The continuous regions on botulinum neurotoxin A (BoNT/A) light (L) chain recognized by anti-toxin antibodies (Abs) from mouse, horse and chicken have been mapped. We synthesized a panel of thirty-two 19-residue peptides that overlapped consecutively by 5 residues and encompassed the entire L chain (residues 1-453). Mouse Abs recognized 5 major antigenic regions on the L chain, horse Abs recognized 9 while chicken Abs recognized 8 major antigenic regions. Overall, however, the three host species recognized, to some extent, similar, but not identical, peptides and the levels of Abs directed against a given region varied with the immunized host. Differences in the MHC of the host caused variation in levels of Ab recognition and some epitopes showed right or left frame-shifts among the species. Selected region(s) were also uniquely recognized by one species (e.g., peptide L1 by horse Abs). Mapping of the L chain antigenic regions and the previous localization of the regions on the H chain with the same antisera, has permitted description of the complete antigenic structure of BoNT/A. The locations in the 3-dimensional structure of the antigenic regions of the entire toxin are shown for mouse Abs. In the 3-D structure, the antigenic regions are on the surface of the toxin and when antibodies are bound the enzymatic activity of the light chain is obstructed.

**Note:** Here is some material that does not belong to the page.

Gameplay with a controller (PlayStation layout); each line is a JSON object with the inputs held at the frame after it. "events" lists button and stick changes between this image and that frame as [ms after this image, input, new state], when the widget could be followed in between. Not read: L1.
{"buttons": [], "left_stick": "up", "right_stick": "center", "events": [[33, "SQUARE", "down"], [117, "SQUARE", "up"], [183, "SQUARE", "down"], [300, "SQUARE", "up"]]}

Characterization of Förster resonance energy transfer in a botulinum neurotoxin protease assay

Our previous article described a fluorescence-based assay for monitoring the proteolytic activity of botulinum neurotoxin types A and E (BoNT/A and BoNT/E). As detailed in that article, the assay is based on depolarization due to Förster resonance energy transfer between blue fluorescent protein (BFP) and green fluorescent protein (GFP) moieties linked via residues 134-206 of SNAP-25 (synaptosome-associated protein of 25kDa), the protein substrate for BoNT/A and BoNT/E. Before cleavage of this recombinant substrate, the polarization observed for the GFP emission, excited near the absorption maximum of the BFP, is very low due to depolarization following energy transfer from BFP to GFP. After substrate cleavage and diffusion of the fluorescent proteins beyond the energy transfer distance, the polarization is high due to observation of the emission only from directly excited GFP. This change in fluorescence polarization allows an assay, termed DARET (depolarization after resonance energy transfer), that is robust and sensitive. In this article, we characterize the spectroscopic parameters of the system before and after substrate cleavage, including excitation and emission spectra, polarizations, and lifetimes.